What happens of course is that there are times when we don’t walk on the path where the light is shining; and when we stray from that path we stumble. If we are not born of God we remain in the world, “and the whole world lies under the sway of the wicked one;” (1 John 5:19) however if we are born of God, we have overcome the world: “for everyone born of God overcomes the world. This is the victory that has overcome the world, even our faith.” (1 John 5:4)
If we are not born of God by faith, whatever we do and however we worship (however good it may seem in the world’s light) remains in darkness, because the world and all that is in it is in darkness and is passing away. As Jesus Himself put it: “If your eye is bad, your whole body will be full of darkness. If therefore the light that is in you is darkness, how great is that darkness!” (Matt 6:23) On the other hand it is possible to walk by faith and stumble because we have looked away from the light, because “if anyone sins, we have an Advocate with the Father, Jesus Christ the righteous” (1 John 2:1).

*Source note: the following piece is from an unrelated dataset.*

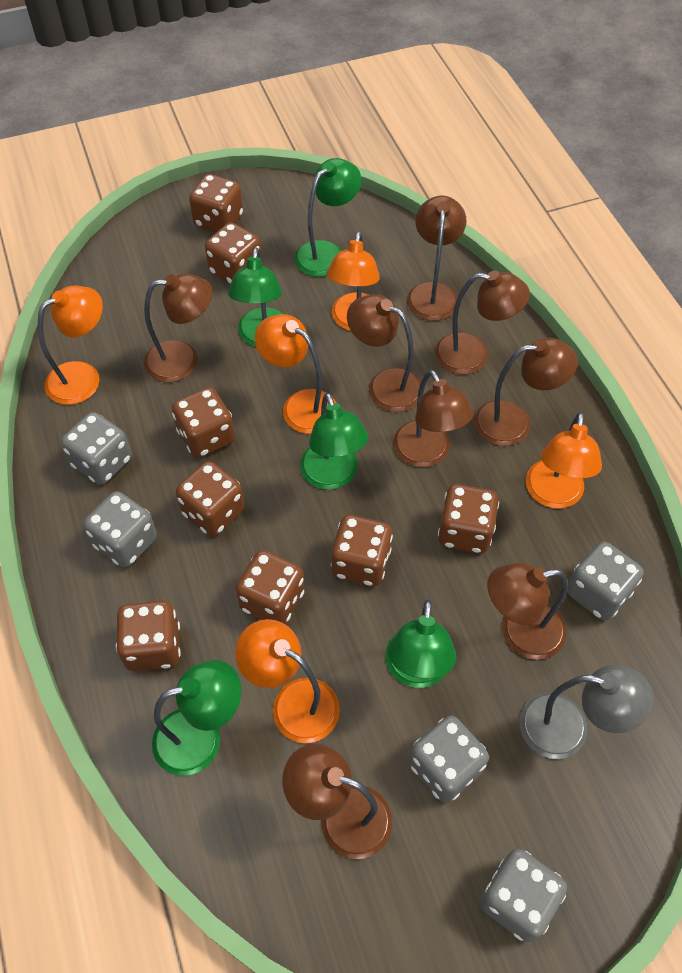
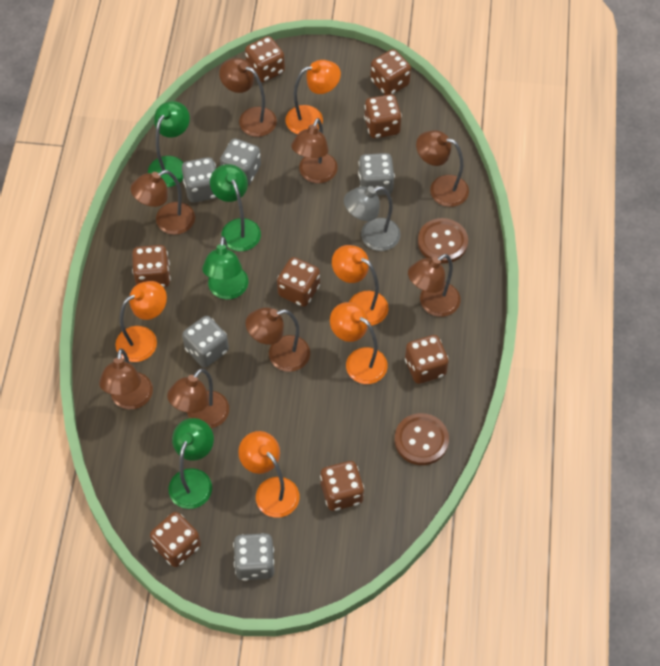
brown button: none = 0 -> [395,413,449,465] [418,218,468,264] = 2
green lamp: [152,660,241,776] [228,248,284,347] [294,158,362,277] [300,393,368,490] [386,599,456,688] = 5 -> [148,101,190,187] [169,418,214,509] [202,236,248,300] [210,164,261,251] = 4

So the difference between walking by faith and having religion is this: religion is thinking you are walking in the light while your “eye is bad,” whereas faith is knowing that we are children of the light even if we have stumbled out of it, and knowing that Jesus will always bring us back from the shadows and into the eternal sunshine.
Our path in the light doesn’t have to be a haphazard one, though, because we have been given a torch to keep hold of: “He who loves his brother abides in the light, and there is no cause for stumbling in him.” (1 John 2:10). We all know Psalm 119:105 “Your word is a lamp to my feet. And a light to my path.” This light to our path is not difficult to hold, or as John puts it “God’s commandments are not burdensome.” (1 John 5:3 b). In fact all of the law is summed up in one verse: “Owe no one anything except to love one another, for he who loves another has fulfilled the law.” (Romans 13:8) If we obey the command to love, His word is a lamp to our feet. And as loving God is keeping His commandments, (1 John 5:3 a) if we don’t love one another, not only have we dropped the torch, but we aren’t loving God either. “We know that we have passed from death to life, because we love the brethren. He who does not love his brother abides in death.” (1 John 3:14)
Jesus didn’t just command us to love one another so that the Church could be a reflection of the values of the Kingdom: He told us to love one another because His purpose was to rid the world of sin. He told us to love one another because “love will cover a multitude of sins.” (1 Pe 4:8) He told us to love one another because the world is dark and we need a torch if we are going to we can walk in the light. It’s not by memorizing pages and pages of scripture, it’s not by reading a new devotional book every week, it’s not by praying in tongues for two hours every day or playing worship music from the beginning to the end of every car journey. All of these things help us to know where the torch is and where the light comes from, and they can help to keep the battery on charge. But the only way to walk in the light is to take hold of that torch with both hands and shine it on the path before our feet. If we don’t love one another, we stumble straight into sin.